The match ended with 4 goals, 8 yellow cards, one red card and a lot of controversy. Quite explosive for an El Clasico without stakes.
The Clasico has always been one of the most anticipated football matches with FC Barcelona and Real Madrid, two of the biggest football clubs on the planet. The clash is not limited to the contrasting football styles of the clubs, as it is also seen as a clash between Spain and Catalonia. With such importance attached to the game, it has always lived up to the expectations of football fans. Emotions run high on the pitch as spirits rise and controversy and fights ensue. This Sunday’s Clasico had been described as a wet affair even before its start, as Barcelona had already won the league while Real Madrid were cautious in preparing for the Champions League final. The fact that this was Iniesta’s last Clasico was the only reason most fans were looking forward to the football game. There were others who recalled the fact that Barcelona have remained undefeated during the league and cup season so far and that a loss would mean they would fail to remain undefeated all season.
But all that damp El Clasico talk turned to dust as Barcelona quickly took the lead thanks to Luis Suarez, who was perfectly connected with a cross from Sergio Roberto. Real Madrid quickly equalized as Cristiano Ronaldo connected with Benzema’s header pass that had been set up by Toni Kroos. Both teams continued to threaten each other’s goals as chances were created left and right. Ronaldo also suffered an injury which saw him hobble for the remainder of the half. At the end of the 40th minute, two of Real Madrid’s defenders were awarded yellow cards, as were Barcelona’s Messi and Saurez. But the real controversy began when the referee failed to notice Gareth Bale’s horrific challenge to Samuel Umtiti who should have earned him a red card.

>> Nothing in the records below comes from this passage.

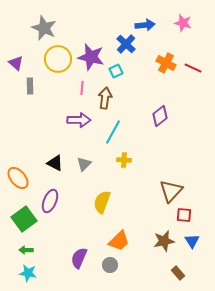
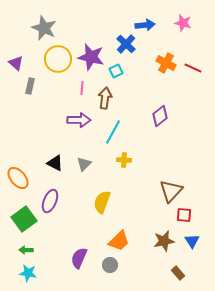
gray rectangle: rotated 14 degrees clockwise
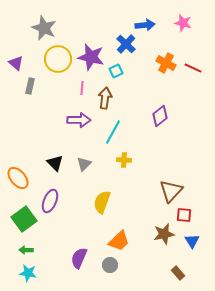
black triangle: rotated 18 degrees clockwise
brown star: moved 7 px up
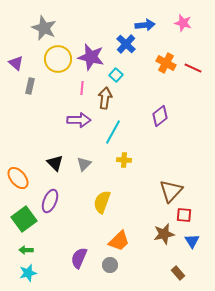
cyan square: moved 4 px down; rotated 24 degrees counterclockwise
cyan star: rotated 24 degrees counterclockwise
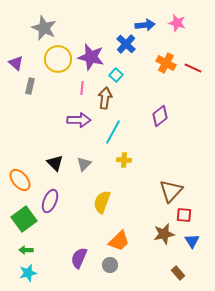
pink star: moved 6 px left
orange ellipse: moved 2 px right, 2 px down
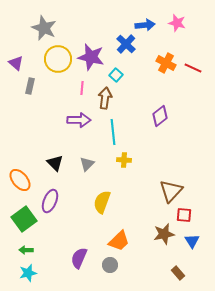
cyan line: rotated 35 degrees counterclockwise
gray triangle: moved 3 px right
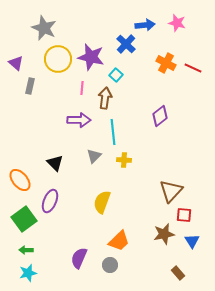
gray triangle: moved 7 px right, 8 px up
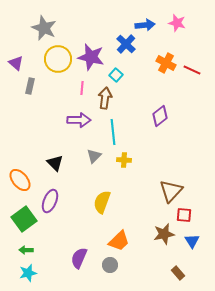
red line: moved 1 px left, 2 px down
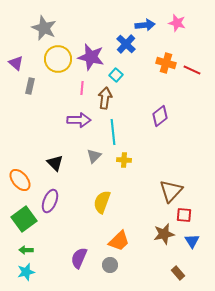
orange cross: rotated 12 degrees counterclockwise
cyan star: moved 2 px left, 1 px up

Things quickly started to heat up as half-time approached. A Real Madrid attack on the left flank saw a clash between Marcelo and Sergio Roberto. The latter lost his temper and threw his fist in Marcelo’s face. The referee had a clear vision for this clash and showed Roberto a straight red just at the half-time break. This meant Barcelona had to play the entire second half, one man down.
With Barcelona having 10 men, Real Madrid had to replace Ronaldo due to his first half injury which caused a swollen ankle. Real Madrid dominated at half-time but couldn’t create many chances. Barcelona took the lead again as Messi scored on Suarez’s pass. There was a fierce protest from Real Madrid players as Saurez fouled Varane before the goal but got away with it. Real Madrid struggled to equalize against a 10-man Barcelona and it was Gareth Bale who closed it in the 72nd minute to tie the score.
Barcelona continued to attack as a super effort from Lionel Messi was beautifully saved by Navas. Messi finished close to scoring again as a curling shot from him ended right off the post. Real Madrid were also starting to take advantage of 10-man Barcelona. Marcelo was brought back into Barcelona’s box but the referee again made a controversial appeal with Real Madrid being denied a clear penalty. Barcelona, having given a clear lifeline, have continued to resist all of Real Madrid’s advances and hold on to their dear life. Nelson Semedo brought Coutinho to take Roberto’s place in defense, impressed with his speed and endurance. Finally, Semedo cleared the ball with a header as the referee blew the final whistle.
Andres Iniesta’s El Clasico final had exploded in life very early on and lived up to the bill. There was applause everywhere and the Maestro took his last salute.
Despite all the controversy and bad refereeing decisions, everyone was satisfied with the result. Barcelona manager Ernesto Valverde then exclaimed that it would have hurt if the unbeaten streak had been interrupted by Real Madrid, so a draw was a fair and acceptable result. As they say, even a draw means undefeated. Anyone who has seen Sunday’s Clasico will agree that the players took to the pitch as if everything was at stake, contrary to the belief that nothing was.